(Data section begins)

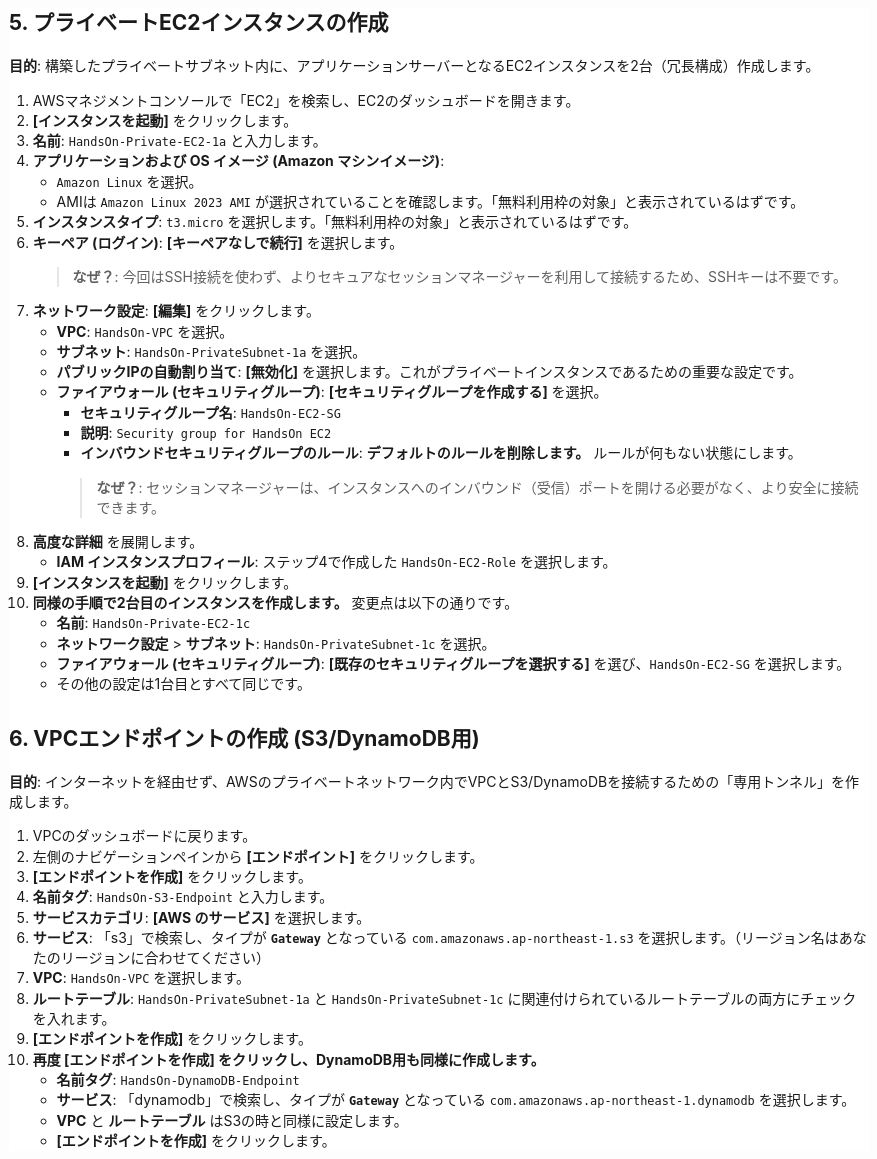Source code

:## 5. プライベートEC2インスタンスの作成

**目的**: 構築したプライベートサブネット内に、アプリケーションサーバーとなるEC2インスタンスを2台（冗長構成）作成します。

1.  AWSマネジメントコンソールで「EC2」を検索し、EC2のダッシュボードを開きます。
2.  **[インスタンスを起動]** をクリックします。
3.  **名前**: `HandsOn-Private-EC2-1a` と入力します。
4.  **アプリケーションおよび OS イメージ (Amazon マシンイメージ)**:
    *   `Amazon Linux` を選択。
    *   AMIは `Amazon Linux 2023 AMI` が選択されていることを確認します。「無料利用枠の対象」と表示されているはずです。
5.  **インスタンスタイプ**: `t3.micro` を選択します。「無料利用枠の対象」と表示されているはずです。
6.  **キーペア (ログイン)**: **[キーペアなしで続行]** を選択します。
    > **なぜ？**: 今回はSSH接続を使わず、よりセキュアなセッションマネージャーを利用して接続するため、SSHキーは不要です。
7.  **ネットワーク設定**: **[編集]** をクリックします。
    *   **VPC**: `HandsOn-VPC` を選択。
    *   **サブネット**: `HandsOn-PrivateSubnet-1a` を選択。
    *   **パブリックIPの自動割り当て**: **[無効化]** を選択します。これがプライベートインスタンスであるための重要な設定です。
    *   **ファイアウォール (セキュリティグループ)**: **[セキュリティグループを作成する]** を選択。
        *   **セキュリティグループ名**: `HandsOn-EC2-SG`
        *   **説明**: `Security group for HandsOn EC2`
        *   **インバウンドセキュリティグループのルール**: **デフォルトのルールを削除します。** ルールが何もない状態にします。
        > **なぜ？**: セッションマネージャーは、インスタンスへのインバウンド（受信）ポートを開ける必要がなく、より安全に接続できます。
8.  **高度な詳細** を展開します。
    *   **IAM インスタンスプロフィール**: ステップ4で作成した `HandsOn-EC2-Role` を選択します。
9.  **[インスタンスを起動]** をクリックします。
10. **同様の手順で2台目のインスタンスを作成します。** 変更点は以下の通りです。
    *   **名前**: `HandsOn-Private-EC2-1c`
    *   **ネットワーク設定** > **サブネット**: `HandsOn-PrivateSubnet-1c` を選択。
    *   **ファイアウォール (セキュリティグループ)**: **[既存のセキュリティグループを選択する]** を選び、`HandsOn-EC2-SG` を選択します。
    *   その他の設定は1台目とすべて同じです。

## 6. VPCエンドポイントの作成 (S3/DynamoDB用)

**目的**: インターネットを経由せず、AWSのプライベートネットワーク内でVPCとS3/DynamoDBを接続するための「専用トンネル」を作成します。

1.  VPCのダッシュボードに戻ります。
2.  左側のナビゲーションペインから **[エンドポイント]** をクリックします。
3.  **[エンドポイントを作成]** をクリックします。
4.  **名前タグ**: `HandsOn-S3-Endpoint` と入力します。
5.  **サービスカテゴリ**: **[AWS のサービス]** を選択します。
6.  **サービス**: 「s3」で検索し、タイプが **`Gateway`** となっている `com.amazonaws.ap-northeast-1.s3` を選択します。（リージョン名はあなたのリージョンに合わせてください）
7.  **VPC**: `HandsOn-VPC` を選択します。
8.  **ルートテーブル**: `HandsOn-PrivateSubnet-1a` と `HandsOn-PrivateSubnet-1c` に関連付けられているルートテーブルの両方にチェックを入れます。
9.  **[エンドポイントを作成]** をクリックします。
10. **再度 [エンドポイントを作成] をクリックし、DynamoDB用も同様に作成します。**
    *   **名前タグ**: `HandsOn-DynamoDB-Endpoint`
    *   **サービス**: 「dynamodb」で検索し、タイプが **`Gateway`** となっている `com.amazonaws.ap-northeast-1.dynamodb` を選択します。
    *   **VPC** と **ルートテーブル** はS3の時と同様に設定します。
    *   **[エンドポイントを作成]** をクリックします。
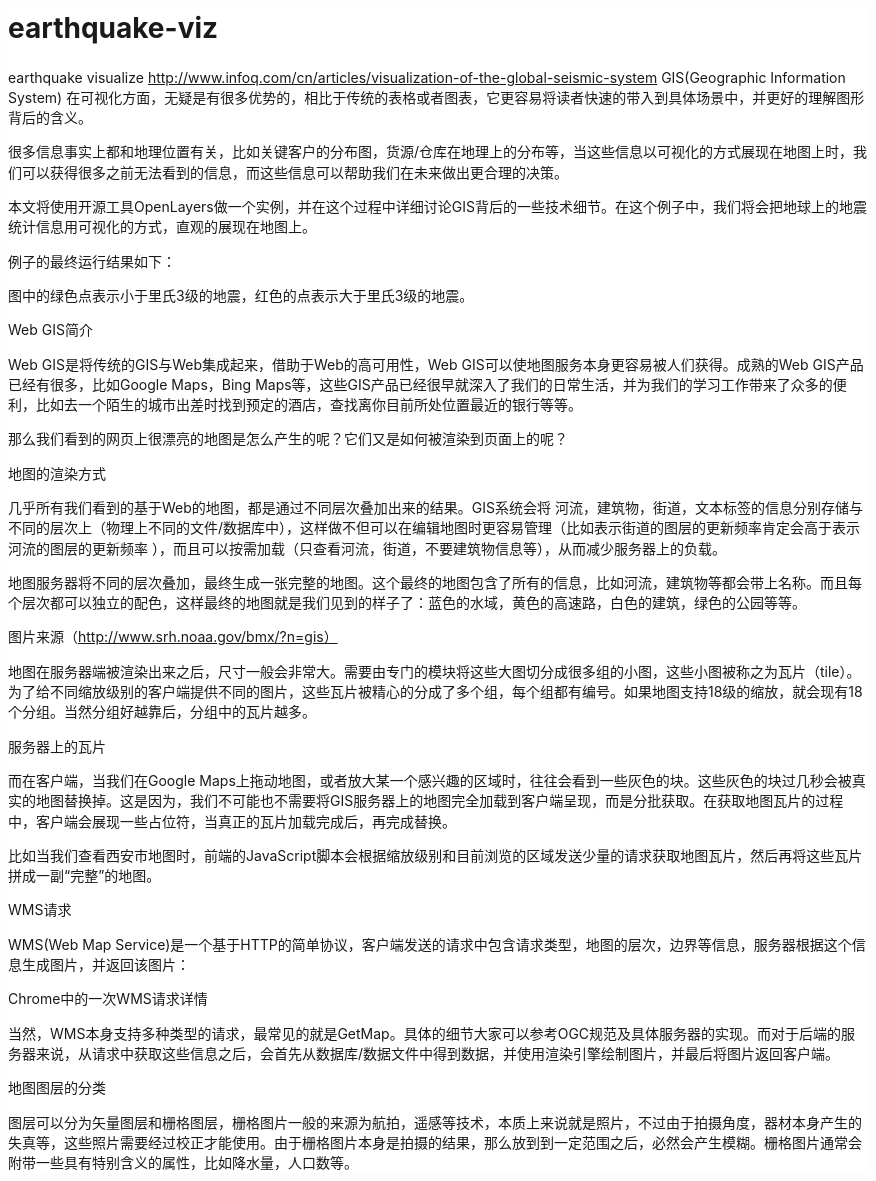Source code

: # earthquake-viz
earthquake visualize
http://www.infoq.com/cn/articles/visualization-of-the-global-seismic-system
GIS(Geographic Information System) 在可视化方面，无疑是有很多优势的，相比于传统的表格或者图表，它更容易将读者快速的带入到具体场景中，并更好的理解图形背后的含义。

很多信息事实上都和地理位置有关，比如关键客户的分布图，货源/仓库在地理上的分布等，当这些信息以可视化的方式展现在地图上时，我们可以获得很多之前无法看到的信息，而这些信息可以帮助我们在未来做出更合理的决策。

本文将使用开源工具OpenLayers做一个实例，并在这个过程中详细讨论GIS背后的一些技术细节。在这个例子中，我们将会把地球上的地震统计信息用可视化的方式，直观的展现在地图上。

例子的最终运行结果如下：



图中的绿色点表示小于里氏3级的地震，红色的点表示大于里氏3级的地震。

Web GIS简介

Web GIS是将传统的GIS与Web集成起来，借助于Web的高可用性，Web GIS可以使地图服务本身更容易被人们获得。成熟的Web GIS产品已经有很多，比如Google Maps，Bing Maps等，这些GIS产品已经很早就深入了我们的日常生活，并为我们的学习工作带来了众多的便利，比如去一个陌生的城市出差时找到预定的酒店，查找离你目前所处位置最近的银行等等。

那么我们看到的网页上很漂亮的地图是怎么产生的呢？它们又是如何被渲染到页面上的呢？

地图的渲染方式

几乎所有我们看到的基于Web的地图，都是通过不同层次叠加出来的结果。GIS系统会将 河流，建筑物，街道，文本标签的信息分别存储与不同的层次上（物理上不同的文件/数据库中），这样做不但可以在编辑地图时更容易管理（比如表示街道的图层的更新频率肯定会高于表示河流的图层的更新频率 ），而且可以按需加载（只查看河流，街道，不要建筑物信息等），从而减少服务器上的负载。

地图服务器将不同的层次叠加，最终生成一张完整的地图。这个最终的地图包含了所有的信息，比如河流，建筑物等都会带上名称。而且每个层次都可以独立的配色，这样最终的地图就是我们见到的样子了：蓝色的水域，黄色的高速路，白色的建筑，绿色的公园等等。



图片来源（http://www.srh.noaa.gov/bmx/?n=gis）

地图在服务器端被渲染出来之后，尺寸一般会非常大。需要由专门的模块将这些大图切分成很多组的小图，这些小图被称之为瓦片（tile）。为了给不同缩放级别的客户端提供不同的图片，这些瓦片被精心的分成了多个组，每个组都有编号。如果地图支持18级的缩放，就会现有18个分组。当然分组好越靠后，分组中的瓦片越多。



服务器上的瓦片

而在客户端，当我们在Google Maps上拖动地图，或者放大某一个感兴趣的区域时，往往会看到一些灰色的块。这些灰色的块过几秒会被真实的地图替换掉。这是因为，我们不可能也不需要将GIS服务器上的地图完全加载到客户端呈现，而是分批获取。在获取地图瓦片的过程中，客户端会展现一些占位符，当真正的瓦片加载完成后，再完成替换。

比如当我们查看西安市地图时，前端的JavaScript脚本会根据缩放级别和目前浏览的区域发送少量的请求获取地图瓦片，然后再将这些瓦片拼成一副“完整”的地图。

WMS请求

WMS(Web Map Service)是一个基于HTTP的简单协议，客户端发送的请求中包含请求类型，地图的层次，边界等信息，服务器根据这个信息生成图片，并返回该图片：



Chrome中的一次WMS请求详情

当然，WMS本身支持多种类型的请求，最常见的就是GetMap。具体的细节大家可以参考OGC规范及具体服务器的实现。而对于后端的服务器来说，从请求中获取这些信息之后，会首先从数据库/数据文件中得到数据，并使用渲染引擎绘制图片，并最后将图片返回客户端。

地图图层的分类

图层可以分为矢量图层和栅格图层，栅格图片一般的来源为航拍，遥感等技术，本质上来说就是照片，不过由于拍摄角度，器材本身产生的失真等，这些照片需要经过校正才能使用。由于栅格图片本身是拍摄的结果，那么放到到一定范围之后，必然会产生模糊。栅格图片通常会附带一些具有特别含义的属性，比如降水量，人口数等。
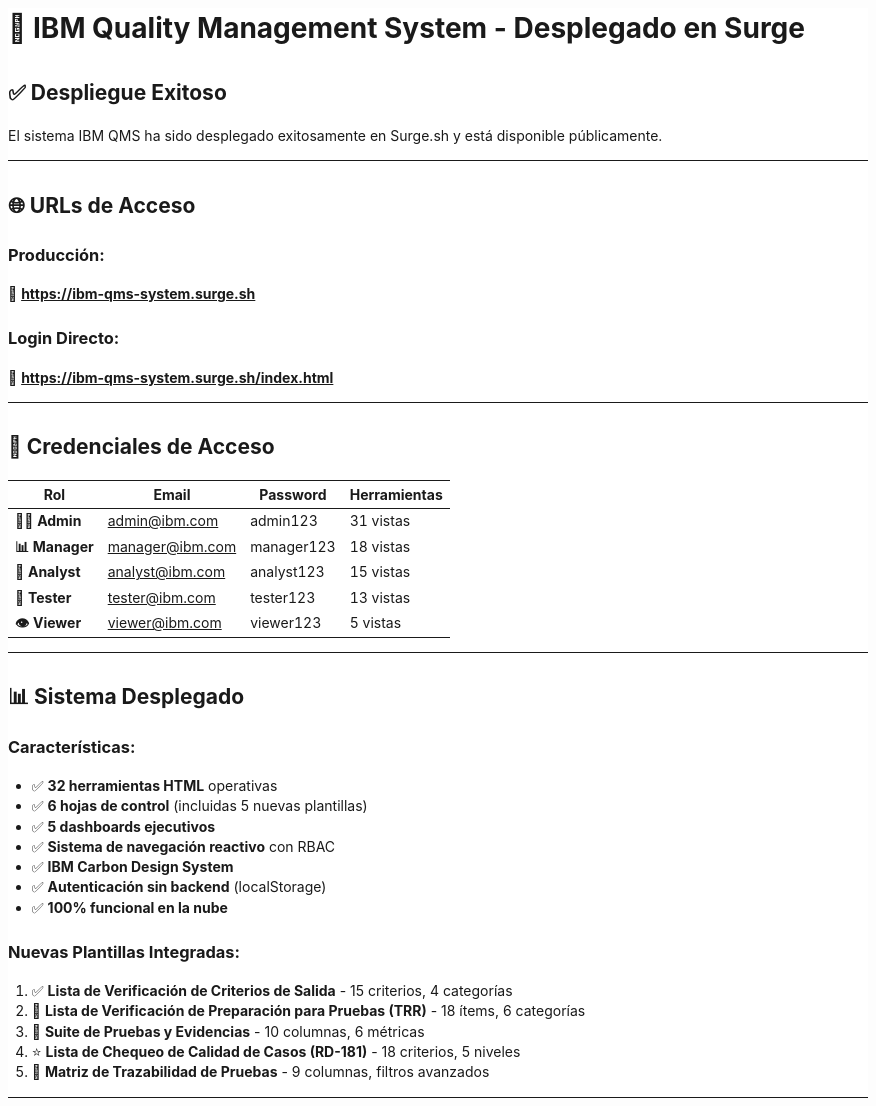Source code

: # 🚀 IBM Quality Management System - Desplegado en Surge

## ✅ Despliegue Exitoso

El sistema IBM QMS ha sido desplegado exitosamente en Surge.sh y está disponible públicamente.

---

## 🌐 URLs de Acceso

### **Producción:**
🔗 **https://ibm-qms-system.surge.sh**

### **Login Directo:**
🔐 **https://ibm-qms-system.surge.sh/index.html**

---

## 👥 Credenciales de Acceso

| Rol | Email | Password | Herramientas |
|-----|-------|----------|--------------|
| **👨‍💼 Admin** | admin@ibm.com | admin123 | 31 vistas |
| **📊 Manager** | manager@ibm.com | manager123 | 18 vistas |
| **🔬 Analyst** | analyst@ibm.com | analyst123 | 15 vistas |
| **🧪 Tester** | tester@ibm.com | tester123 | 13 vistas |
| **👁️ Viewer** | viewer@ibm.com | viewer123 | 5 vistas |

---

## 📊 Sistema Desplegado

### **Características:**
- ✅ **32 herramientas HTML** operativas
- ✅ **6 hojas de control** (incluidas 5 nuevas plantillas)
- ✅ **5 dashboards ejecutivos**
- ✅ **Sistema de navegación reactivo** con RBAC
- ✅ **IBM Carbon Design System**
- ✅ **Autenticación sin backend** (localStorage)
- ✅ **100% funcional en la nube**

### **Nuevas Plantillas Integradas:**
1. ✅ **Lista de Verificación de Criterios de Salida** - 15 criterios, 4 categorías
2. 🚀 **Lista de Verificación de Preparación para Pruebas (TRR)** - 18 ítems, 6 categorías
3. 🧪 **Suite de Pruebas y Evidencias** - 10 columnas, 6 métricas
4. ⭐ **Lista de Chequeo de Calidad de Casos (RD-181)** - 18 criterios, 5 niveles
5. 🔗 **Matriz de Trazabilidad de Pruebas** - 9 columnas, filtros avanzados

---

(Data section ends)

**The task**.
Word for word, give again the lines from the first entry to the line with "(ログイン)**: **[キーペアなしで続行]** を選択します。", inclusive. Exclude the pictures.

**Solution for this exercise**.
Source code

:## 5. プライベートEC2インスタンスの作成

**目的**: 構築したプライベートサブネット内に、アプリケーションサーバーとなるEC2インスタンスを2台（冗長構成）作成します。

1.  AWSマネジメントコンソールで「EC2」を検索し、EC2のダッシュボードを開きます。
2.  **[インスタンスを起動]** をクリックします。
3.  **名前**: `HandsOn-Private-EC2-1a` と入力します。
4.  **アプリケーションおよび OS イメージ (Amazon マシンイメージ)**:
    *   `Amazon Linux` を選択。
    *   AMIは `Amazon Linux 2023 AMI` が選択されていることを確認します。「無料利用枠の対象」と表示されているはずです。
5.  **インスタンスタイプ**: `t3.micro` を選択します。「無料利用枠の対象」と表示されているはずです。
6.  **キーペア (ログイン)**: **[キーペアなしで続行]** を選択します。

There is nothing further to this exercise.